▶ Directions:
Change each "chart" in the material below to "graph" and reproduce it with no other edits, omitting the pictures.

*** Record extracts

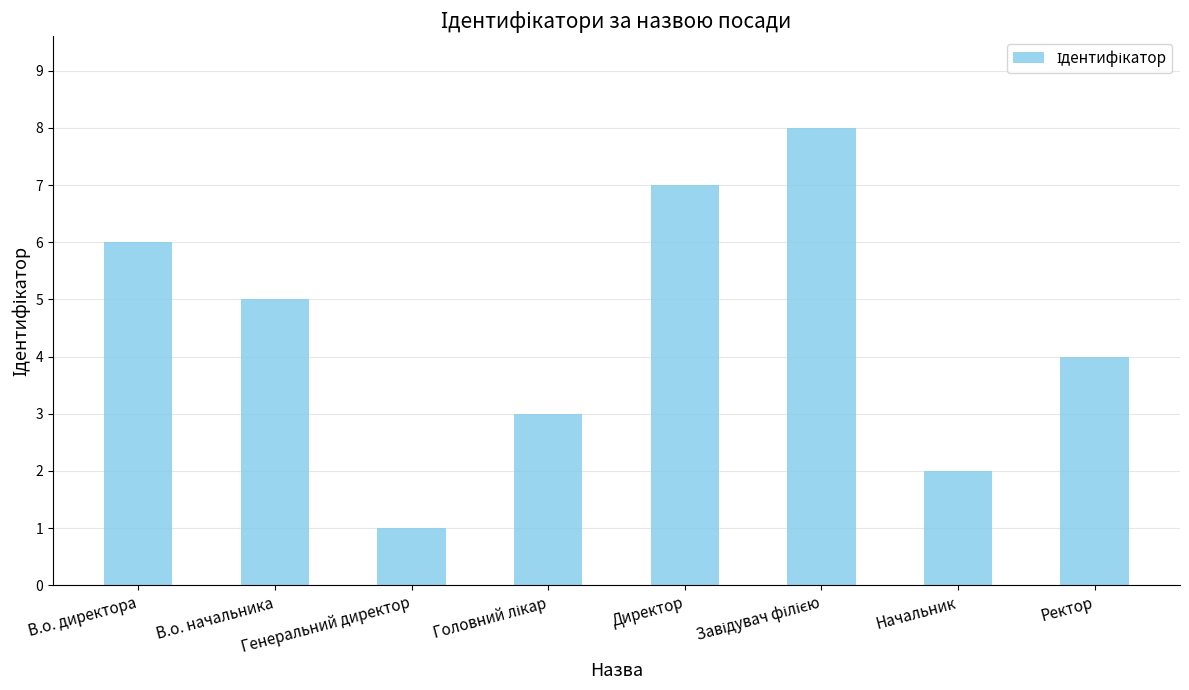

What is the difference between the maximum and second lowest values?

6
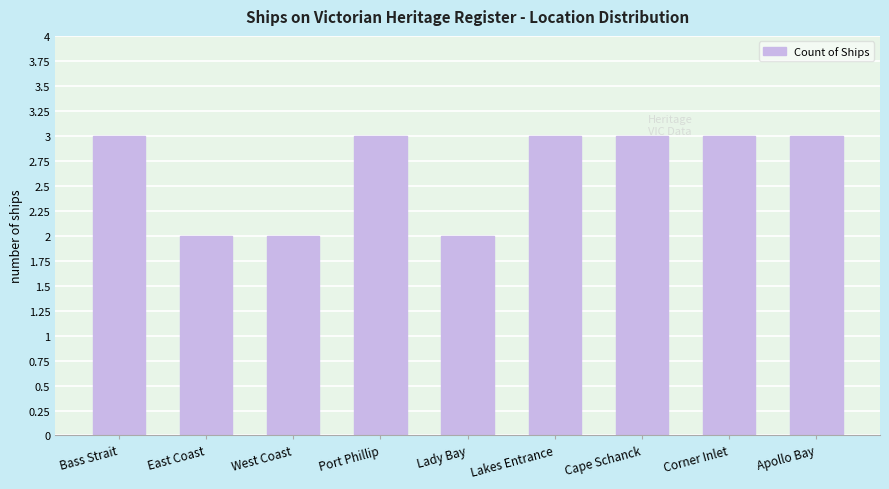

What is the minimum value shown in the chart?

2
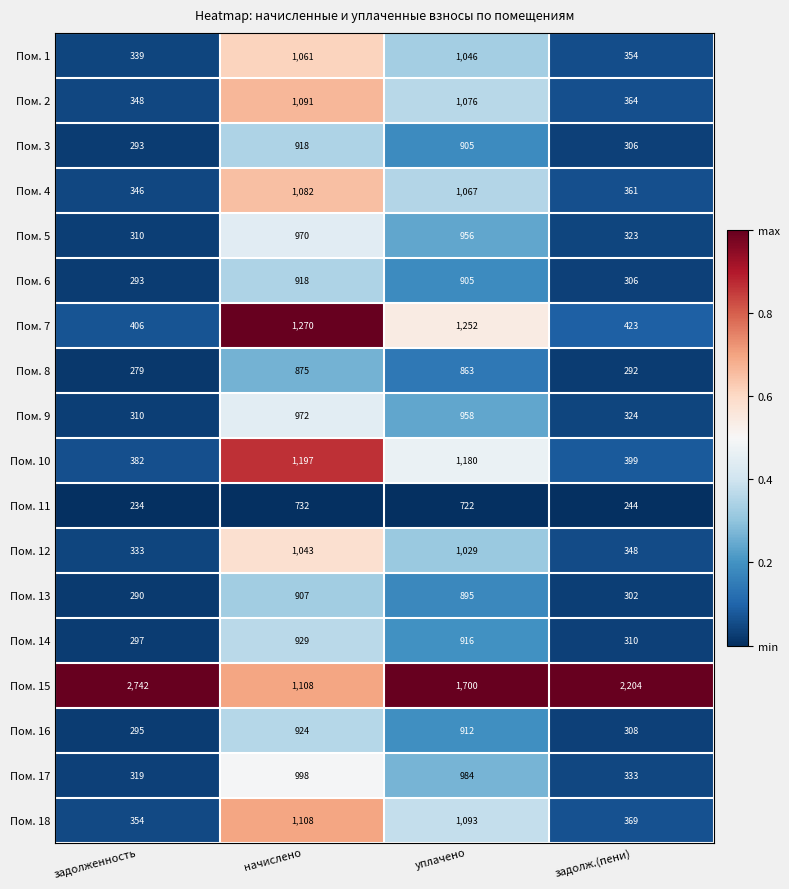

Rank the categories by Пом. 7 value from lowest to highest.

задолженность, задолж.(пени), уплачено, начислено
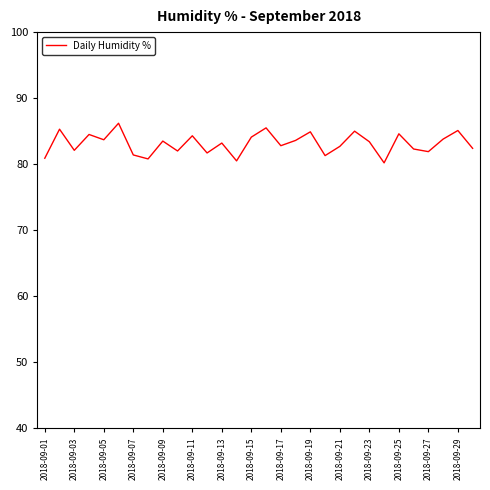

How many lines are shown in the chart?

1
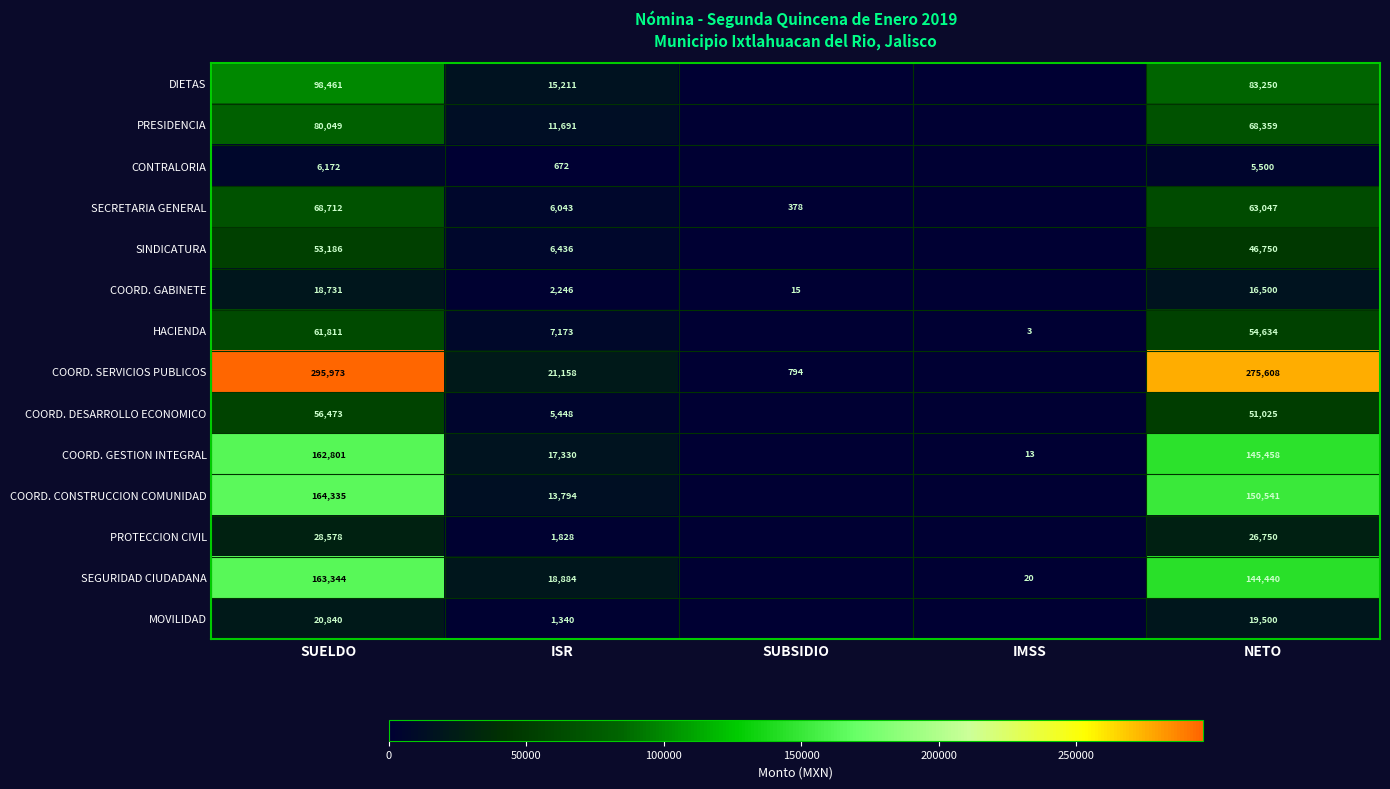

What is the sum of the SEGURIDAD CIUDADANA values at NETO and SUELDO?

307784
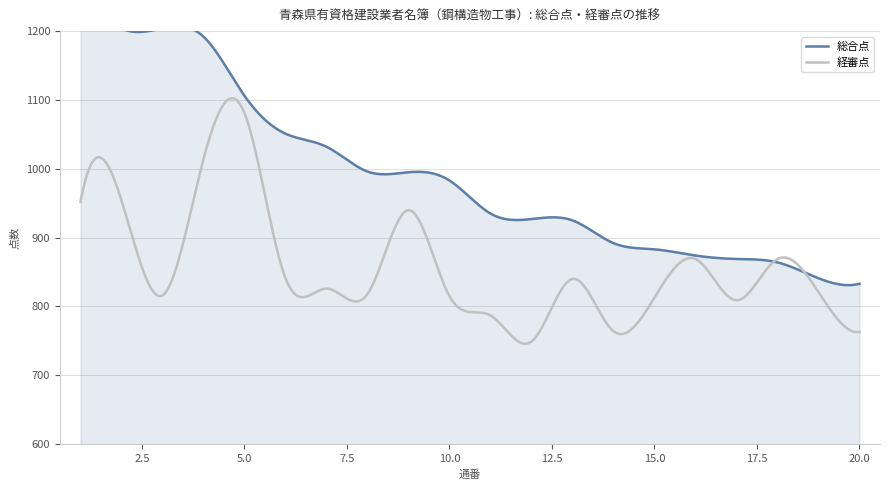

What is the value of the 経審点 point at the 9th from the left?

940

******

▶ Finished exercise:
What is the difference between the maximum and second lowest values?

6

What is the minimum value shown in the graph?

2

Rank the categories by Пом. 7 value from lowest to highest.

задолженность, задолж.(пени), уплачено, начислено

How many lines are shown in the graph?

1

What is the sum of the SEGURIDAD CIUDADANA values at NETO and SUELDO?

307784

What is the value of the 経審点 point at the 9th from the left?

940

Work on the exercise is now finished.